- **INSTRUCTIONS FOR THE TASK**
Write out all of the lines below word for word, with nothing changed.

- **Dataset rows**

****************

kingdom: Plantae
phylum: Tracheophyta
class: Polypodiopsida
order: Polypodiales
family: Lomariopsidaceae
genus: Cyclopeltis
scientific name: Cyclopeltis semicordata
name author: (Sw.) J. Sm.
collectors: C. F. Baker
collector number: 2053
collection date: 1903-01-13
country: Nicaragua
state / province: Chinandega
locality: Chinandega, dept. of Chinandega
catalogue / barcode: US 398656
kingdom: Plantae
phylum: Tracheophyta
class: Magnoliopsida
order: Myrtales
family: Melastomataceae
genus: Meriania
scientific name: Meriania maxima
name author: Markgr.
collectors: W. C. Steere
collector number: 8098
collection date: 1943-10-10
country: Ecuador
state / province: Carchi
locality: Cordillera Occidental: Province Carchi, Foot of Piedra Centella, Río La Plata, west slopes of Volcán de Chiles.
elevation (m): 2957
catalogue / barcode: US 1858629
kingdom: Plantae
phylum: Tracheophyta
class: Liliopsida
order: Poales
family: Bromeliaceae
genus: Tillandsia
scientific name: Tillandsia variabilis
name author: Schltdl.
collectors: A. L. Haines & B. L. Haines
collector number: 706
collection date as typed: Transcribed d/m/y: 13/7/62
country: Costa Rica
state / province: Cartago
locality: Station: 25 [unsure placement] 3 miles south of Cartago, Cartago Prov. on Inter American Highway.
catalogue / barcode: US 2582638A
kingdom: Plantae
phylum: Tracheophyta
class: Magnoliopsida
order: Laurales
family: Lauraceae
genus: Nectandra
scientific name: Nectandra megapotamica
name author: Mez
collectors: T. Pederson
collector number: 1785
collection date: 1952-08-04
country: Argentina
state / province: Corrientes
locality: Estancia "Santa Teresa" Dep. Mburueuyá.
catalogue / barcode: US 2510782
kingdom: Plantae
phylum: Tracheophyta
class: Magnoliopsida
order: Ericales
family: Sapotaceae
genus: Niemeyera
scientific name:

****************

- **TASK SOLUTION**
kingdom: Plantae
phylum: Tracheophyta
class: Polypodiopsida
order: Polypodiales
family: Lomariopsidaceae
genus: Cyclopeltis
scientific name: Cyclopeltis semicordata
name author: (Sw.) J. Sm.
collectors: C. F. Baker
collector number: 2053
collection date: 1903-01-13
country: Nicaragua
state / province: Chinandega
locality: Chinandega, dept. of Chinandega
catalogue / barcode: US 398656
kingdom: Plantae
phylum: Tracheophyta
class: Magnoliopsida
order: Myrtales
family: Melastomataceae
genus: Meriania
scientific name: Meriania maxima
name author: Markgr.
collectors: W. C. Steere
collector number: 8098
collection date: 1943-10-10
country: Ecuador
state / province: Carchi
locality: Cordillera Occidental: Province Carchi, Foot of Piedra Centella, Río La Plata, west slopes of Volcán de Chiles.
elevation (m): 2957
catalogue / barcode: US 1858629
kingdom: Plantae
phylum: Tracheophyta
class: Liliopsida
order: Poales
family: Bromeliaceae
genus: Tillandsia
scientific name: Tillandsia variabilis
name author: Schltdl.
collectors: A. L. Haines & B. L. Haines
collector number: 706
collection date as typed: Transcribed d/m/y: 13/7/62
country: Costa Rica
state / province: Cartago
locality: Station: 25 [unsure placement] 3 miles south of Cartago, Cartago Prov. on Inter American Highway.
catalogue / barcode: US 2582638A
kingdom: Plantae
phylum: Tracheophyta
class: Magnoliopsida
order: Laurales
family: Lauraceae
genus: Nectandra
scientific name: Nectandra megapotamica
name author: Mez
collectors: T. Pederson
collector number: 1785
collection date: 1952-08-04
country: Argentina
state / province: Corrientes
locality: Estancia "Santa Teresa" Dep. Mburueuyá.
catalogue / barcode: US 2510782
kingdom: Plantae
phylum: Tracheophyta
class: Magnoliopsida
order: Ericales
family: Sapotaceae
genus: Niemeyera
scientific name:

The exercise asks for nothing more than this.